§ Textauszug:

:::

Geht es uns allen zu gut in der Bundeswehr?
Was ich schon immer einmal sagen wollte
Ein Gastbeitrag von Stefan Schäfer
Liebe Freunde im Bundeswehr-Sozialwerk,
wir stehen vor einer Herausforderung, die im Vergleich zu anderen Organisationen ein echtes „Luxus-Problem“ darstellt: Wir würden nur zu gern unsere Mitglieder, die uns bereits seit 50 oder 60 Jahren treu zur Seite stehen, in jedem Einzelfall besonders ehren. Dem aber stehen zwei eindrucksvolle Zahlen entgegen: In diesem Jahr blicken gleich 582 Mitglieder auf stolze fünf Jahrzehnte im BwSW zurück, 226 weitere auf sogar sechs Jahrzehnte! Eine individuelle Würdigung kann da leider nicht so angemessen ausfallen, wie es jeder einzelne verdient hätte. Seien Sie aber versichert: Wir sind jedem Mitglied, also auch Ihnen, sehr geehrte Leserin oder Leser, unendlich dankbar für Ihr Engagement! Denn mit den Mitgliedsbeiträgen von etwas mehr als 100.000 Menschen können wir – in Ihrem Namen und mit Ihrem Auftrag – jedes Jahr viel Gutes tun.

:::

§ Auflistung:

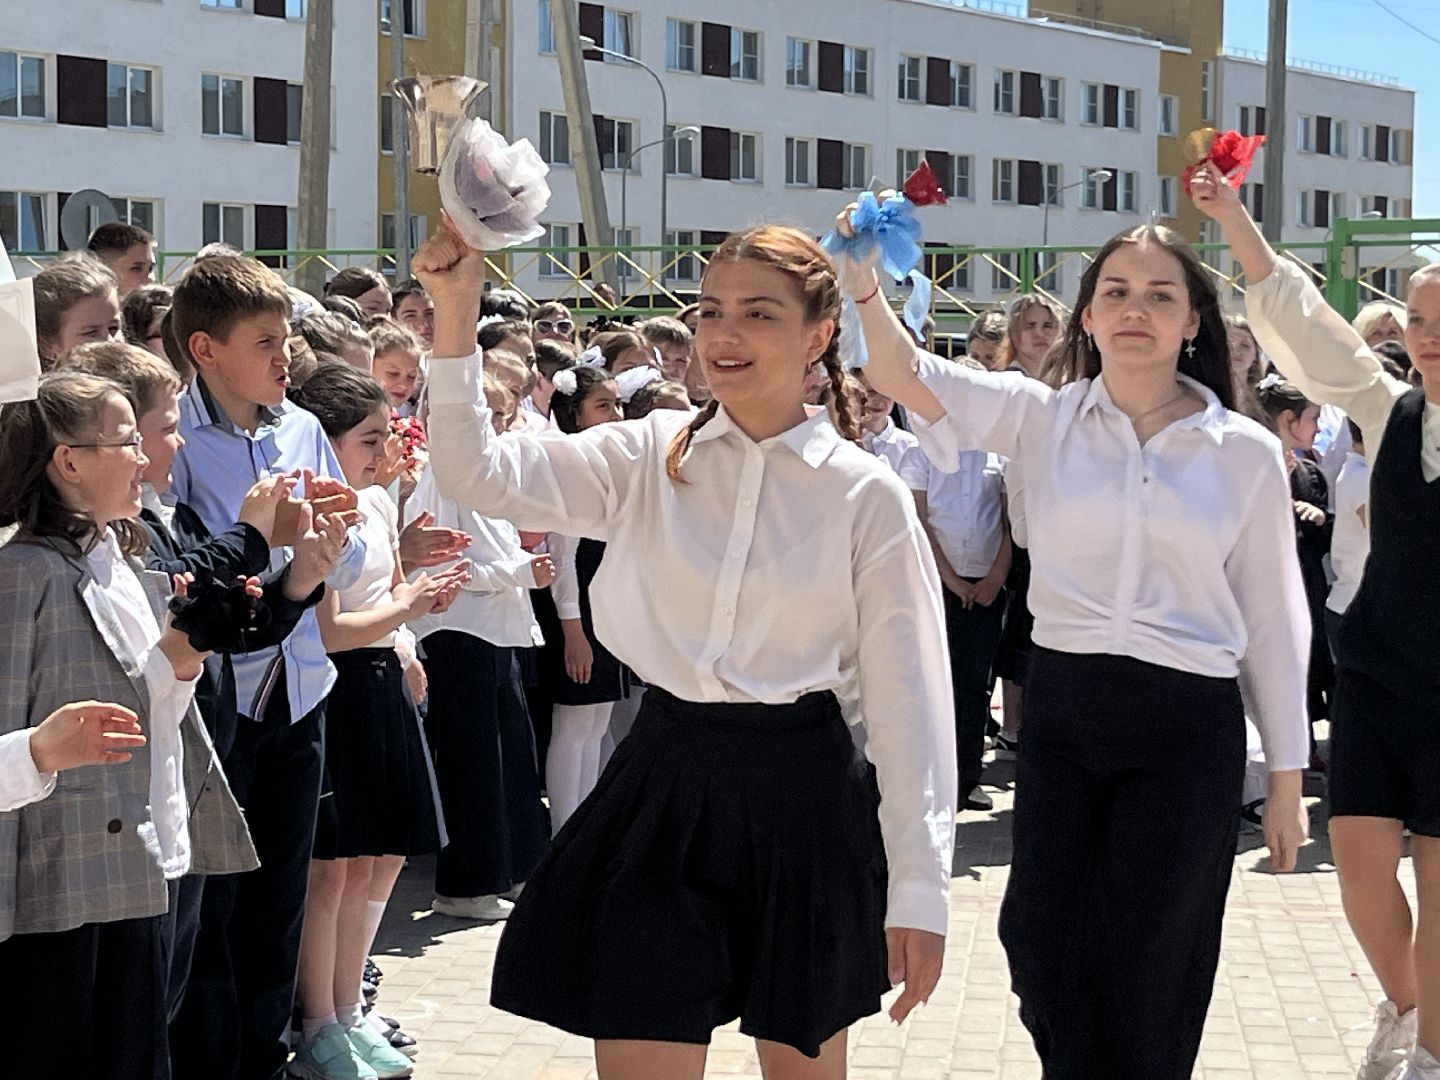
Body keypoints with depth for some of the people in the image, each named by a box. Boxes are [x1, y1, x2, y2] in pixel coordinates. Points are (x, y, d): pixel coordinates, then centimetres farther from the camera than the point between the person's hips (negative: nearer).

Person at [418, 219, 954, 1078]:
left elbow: (908, 697, -5)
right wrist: (456, 310, -16)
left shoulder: (867, 496, -5)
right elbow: (477, 473, -5)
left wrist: (919, 891, -8)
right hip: (664, 786, 1)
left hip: (802, 798, -1)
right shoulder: (648, 456, 2)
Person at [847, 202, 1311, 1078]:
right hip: (1062, 710, 2)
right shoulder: (1043, 419, 1)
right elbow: (905, 374, -13)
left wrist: (1287, 777, 4)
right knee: (1043, 944, 8)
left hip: (1189, 727, -1)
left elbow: (1274, 620, 2)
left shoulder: (1246, 454, -1)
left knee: (1146, 969, 7)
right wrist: (864, 282, -32)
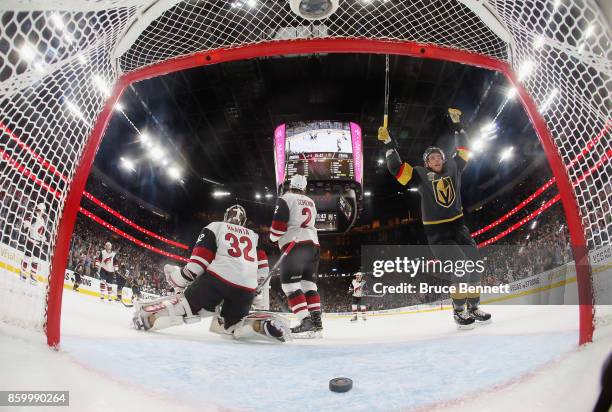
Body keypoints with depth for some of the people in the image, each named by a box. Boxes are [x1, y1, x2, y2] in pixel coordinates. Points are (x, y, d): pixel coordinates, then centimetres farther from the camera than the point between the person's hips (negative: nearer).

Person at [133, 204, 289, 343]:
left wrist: (179, 280, 19)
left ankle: (147, 315, -8)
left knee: (188, 303, 13)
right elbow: (262, 269, 19)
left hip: (219, 278, -3)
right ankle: (262, 324, -7)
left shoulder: (215, 227, 18)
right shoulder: (254, 236, 29)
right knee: (230, 324, 19)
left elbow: (198, 261, 6)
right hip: (247, 290, 3)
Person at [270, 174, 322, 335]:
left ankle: (305, 321, -18)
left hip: (295, 244, -7)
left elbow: (279, 224, -8)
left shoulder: (285, 199, -1)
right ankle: (317, 320, 4)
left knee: (289, 283, -8)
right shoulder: (311, 202, 21)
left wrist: (274, 237, 8)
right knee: (308, 283, 10)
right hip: (313, 244, 7)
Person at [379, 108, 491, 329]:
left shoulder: (453, 168, 7)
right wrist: (389, 144, -16)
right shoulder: (421, 175, -4)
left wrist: (457, 125, 15)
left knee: (474, 264, 3)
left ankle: (473, 307, 18)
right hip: (436, 232, -5)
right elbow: (396, 168, -11)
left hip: (458, 226, 5)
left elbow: (464, 149, 18)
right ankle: (459, 311, -3)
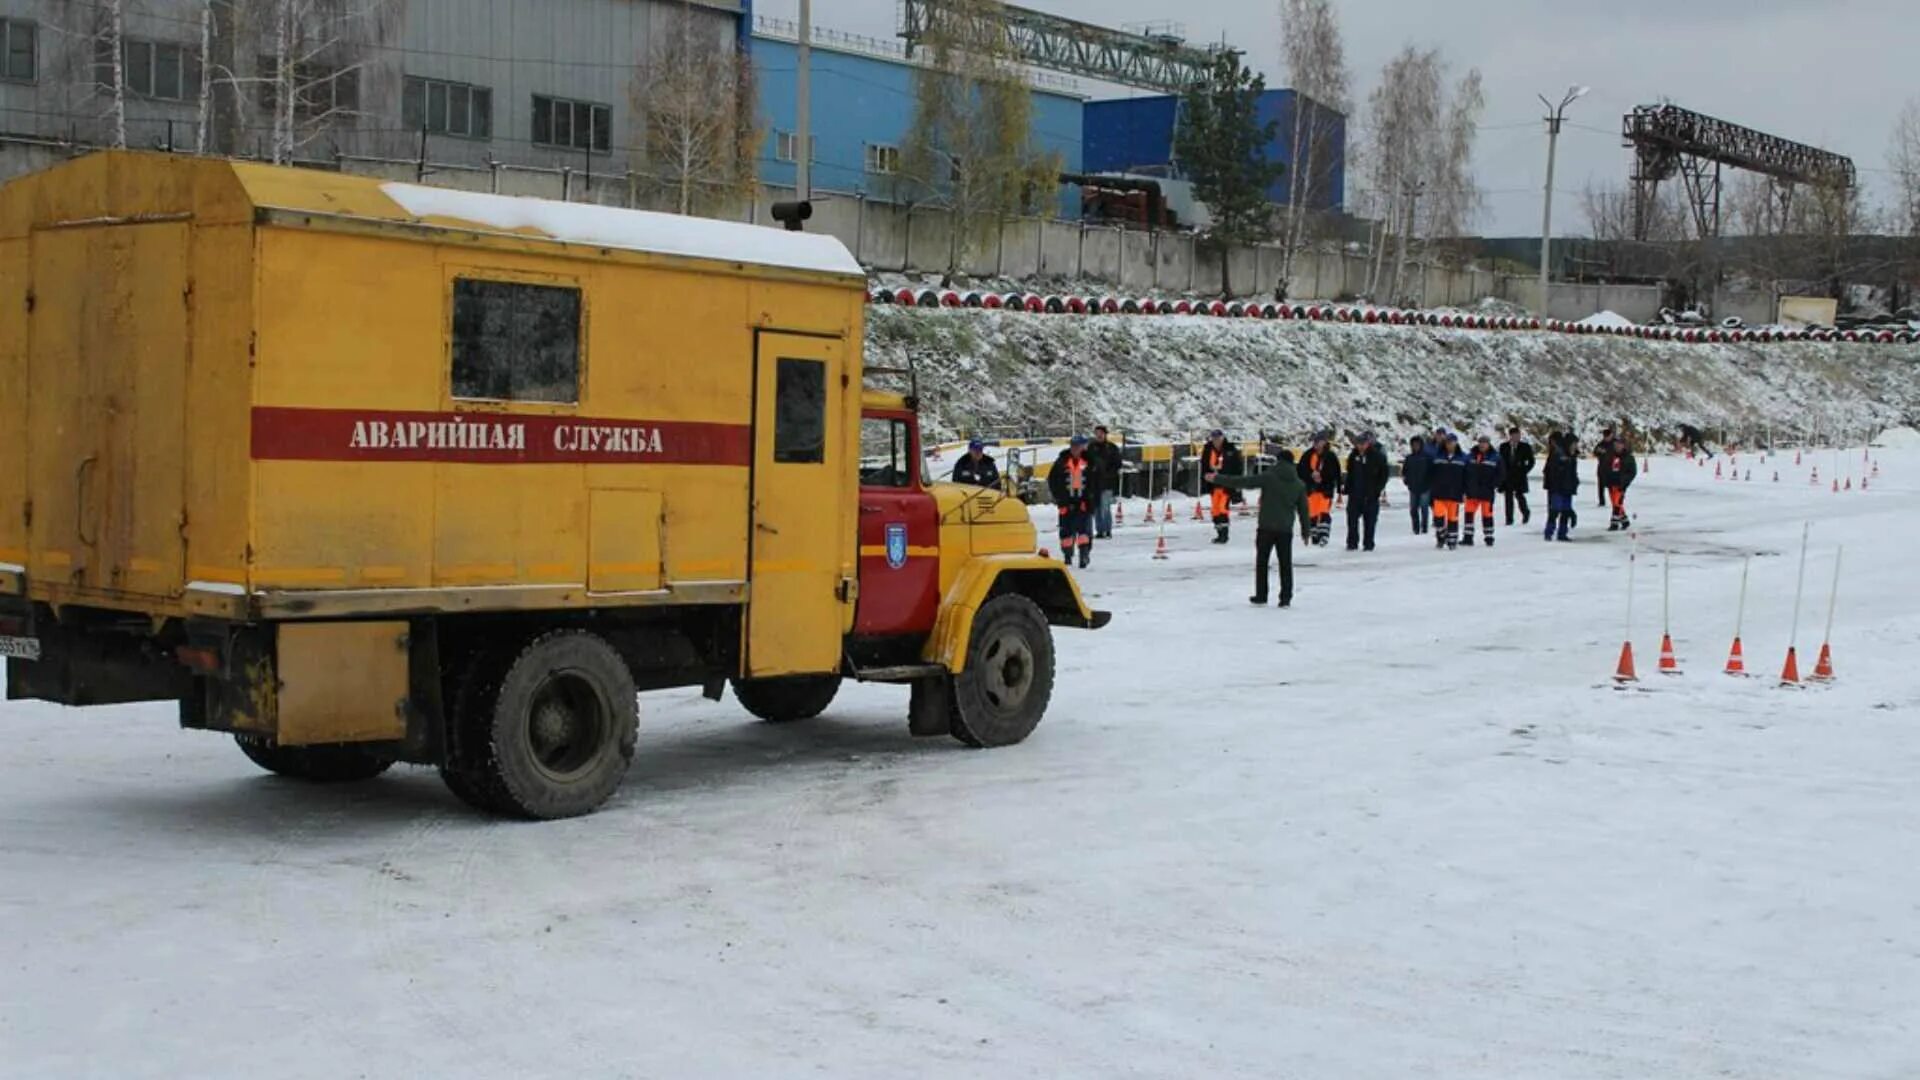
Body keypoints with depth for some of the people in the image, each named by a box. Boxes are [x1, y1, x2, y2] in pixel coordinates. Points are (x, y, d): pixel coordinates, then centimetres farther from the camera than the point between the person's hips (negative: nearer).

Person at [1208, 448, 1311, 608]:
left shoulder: (1268, 477, -8)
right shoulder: (1299, 484, 5)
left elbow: (1243, 482, -8)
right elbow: (1303, 509, 8)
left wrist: (1218, 478, -2)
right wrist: (1305, 531, 17)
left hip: (1266, 527, -3)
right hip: (1286, 529, 3)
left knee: (1262, 562, 9)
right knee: (1285, 564, 7)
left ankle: (1260, 596, 12)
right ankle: (1286, 598, 5)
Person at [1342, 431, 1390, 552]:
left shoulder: (1377, 456, -7)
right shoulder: (1353, 456, 7)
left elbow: (1385, 473, -4)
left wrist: (1379, 488, -9)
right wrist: (1348, 488, 11)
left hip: (1370, 494, -4)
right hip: (1355, 493, 4)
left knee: (1369, 519, 1)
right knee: (1352, 519, 2)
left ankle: (1368, 543, 7)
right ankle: (1352, 543, 9)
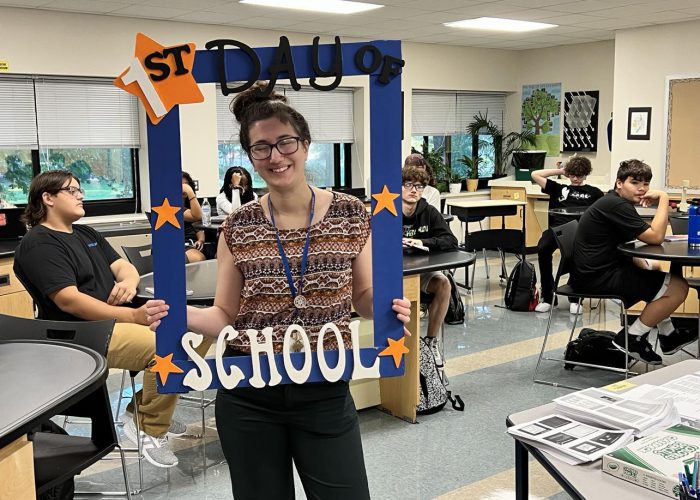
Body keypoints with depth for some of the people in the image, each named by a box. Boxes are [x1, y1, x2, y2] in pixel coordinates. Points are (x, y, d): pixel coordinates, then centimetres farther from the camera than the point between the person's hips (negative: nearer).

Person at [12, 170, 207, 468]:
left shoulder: (86, 234, 20)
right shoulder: (39, 244, -9)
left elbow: (123, 265, 14)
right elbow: (68, 300, -21)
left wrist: (128, 281, -13)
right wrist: (133, 316, -26)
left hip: (118, 318, 9)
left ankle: (144, 408, 7)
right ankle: (150, 429, -8)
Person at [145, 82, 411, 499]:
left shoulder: (350, 215, -4)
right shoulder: (238, 227, -2)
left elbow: (364, 297, 5)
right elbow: (226, 316, 2)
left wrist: (388, 308, -17)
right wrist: (181, 315, -17)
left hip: (325, 394, 0)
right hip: (248, 398, 1)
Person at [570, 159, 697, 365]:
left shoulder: (615, 202, 15)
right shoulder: (616, 205, -18)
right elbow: (655, 237, -21)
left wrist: (646, 265, 5)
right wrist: (663, 199, -13)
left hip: (599, 270, 11)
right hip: (597, 277, -11)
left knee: (656, 274, 30)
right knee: (678, 287, -9)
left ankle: (668, 335, 34)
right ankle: (631, 339, 0)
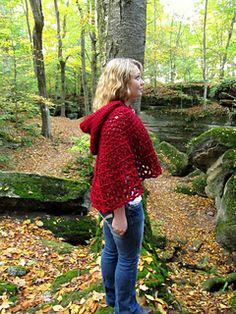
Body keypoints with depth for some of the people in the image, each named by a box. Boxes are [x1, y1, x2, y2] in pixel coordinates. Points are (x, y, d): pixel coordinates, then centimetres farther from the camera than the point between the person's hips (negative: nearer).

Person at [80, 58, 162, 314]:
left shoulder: (112, 111, 8)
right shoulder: (120, 116, -23)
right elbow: (115, 168, -25)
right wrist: (119, 213, -21)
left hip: (108, 195, 10)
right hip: (122, 199, -10)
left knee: (111, 250, 24)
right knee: (128, 258, 11)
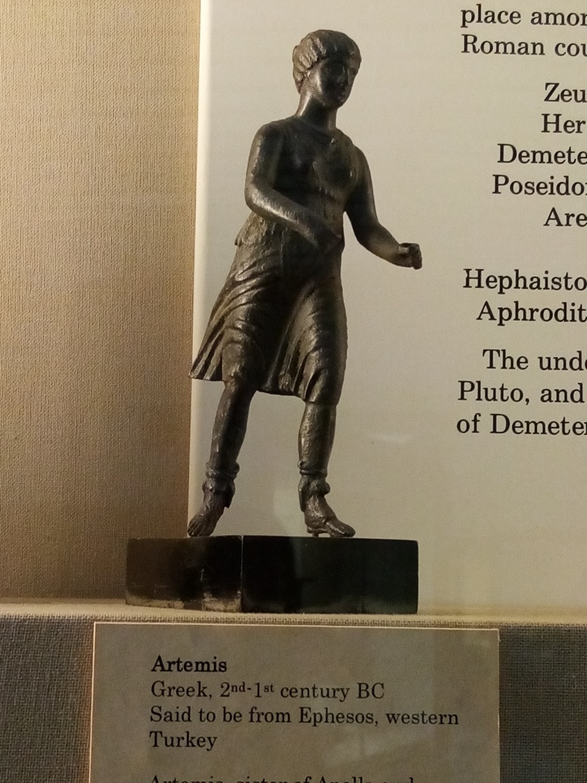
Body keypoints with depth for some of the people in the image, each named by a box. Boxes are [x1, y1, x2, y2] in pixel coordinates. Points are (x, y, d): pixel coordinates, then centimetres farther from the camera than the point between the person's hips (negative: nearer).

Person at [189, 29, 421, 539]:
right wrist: (302, 219, -34)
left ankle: (314, 499, -6)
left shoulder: (353, 157, 19)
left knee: (326, 383, -10)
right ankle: (215, 495, 2)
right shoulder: (276, 134, 6)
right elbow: (255, 191, -14)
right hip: (264, 268, -4)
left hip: (321, 277, 4)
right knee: (240, 381, -5)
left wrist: (397, 252, -10)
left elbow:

:::

§ Zu bearbeitende Aufgaben:
- A) Übersetze aus dem Text über das Bundeswehr-Sozialwerk den Satz „Denn mit den Mitgliedsbeiträgen von etwas mehr als 100.000 Menschen können wir – in Ihrem Namen und mit Ihrem Auftrag – jedes Jahr viel Gutes tun.“ ins Englische.
- B) Gib aus der Auflistung die Zeilen unverändert aus, beginnend mit der Zeile, die „left ankle: (1260, 596, 12)“ enthält, und endend nach der Zeile, die „left elbow: (364, 297, 5)“ enthält. Lass die Bilder dabei weg.
Der Text und die Auflistung stehen in keinem Zusammenhang miteinander.

§ Antworten nach Nummer:
- A) For with the membership dues of slightly more than 100,000 people, we can – in your name and on your behalf – do a great deal of good every year.

- B)
left ankle: (1260, 596, 12)
right ankle: (1286, 598, 5)
Person at [1342, 431, 1390, 552]:
left shoulder: (1377, 456, -7)
right shoulder: (1353, 456, 7)
left elbow: (1385, 473, -4)
left wrist: (1379, 488, -9)
right wrist: (1348, 488, 11)
left hip: (1370, 494, -4)
right hip: (1355, 493, 4)
left knee: (1369, 519, 1)
right knee: (1352, 519, 2)
left ankle: (1368, 543, 7)
right ankle: (1352, 543, 9)
Body keypoints with depth for some of the people in the image, each named by a box. Boxes are [x1, y1, x2, y2] in pixel coordinates. Points are (x, y, d): pixel coordinates, then centimetres farther from the camera than the point between the person's hips (negative: nearer).

Person at [12, 170, 207, 468]:
left shoulder: (86, 234, 20)
right shoulder: (39, 244, -9)
left elbow: (123, 265, 14)
right elbow: (68, 300, -21)
left wrist: (128, 281, -13)
right wrist: (133, 316, -26)
left hip: (118, 318, 9)
left ankle: (144, 408, 7)
right ankle: (150, 429, -8)
Person at [145, 82, 411, 499]:
left shoulder: (350, 215, -4)
right shoulder: (238, 227, -2)
left elbow: (364, 297, 5)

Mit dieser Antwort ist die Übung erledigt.